New findings from Flinders University have demonstrated a molecular link between COVID-19 and serotonin cells in the gut.
The research could help provide further clues to what could be driving COVID-19 infection and disease severity and supports previous evidence that antidepressants, known as selective serotonin reuptake inhibitors (SSRIs), could reduce the severity of COVID symptoms.
COVID-19 displays an array of symptoms, which can regularly include gastrointestinal issues such as diarrhoea. Recent research has indicated that these gut symptoms in COVID-19 patients worsen with the severity of the disease, and this is linked to heightened gut-derived serotonin, released to cause gut dysfunction, increasing the body’s immune response and potentially worsening patient outcomes.
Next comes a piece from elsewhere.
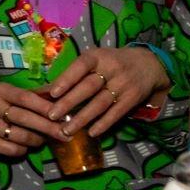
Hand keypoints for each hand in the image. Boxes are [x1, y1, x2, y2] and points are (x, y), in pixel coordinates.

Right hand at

Published in the world’s leading gastrointestinal research journal Gut, this new collaborative study involved three Flinders research teams, including teams led by ARC DECRA Fellow Dr Alyce Martin and FAME Director of Bioinformatics and Human-Microbe Interactions, Professor Robert Edwards.
“Our study endeavoured to understand whether the gut could be a site of disease transmission and what genes might be associated with the virus entering the cells lining the gut wall,” says study senior author Professor Damien Keating, Deputy Director of the Flinders Health and Medical Research Institute and Head of the Gut Sensory Systems research group.
The researchers looked at gene expression amongst the different cell types that line the gut wall, analysing whole genome sequences from thousands of individual cells from within the intestine.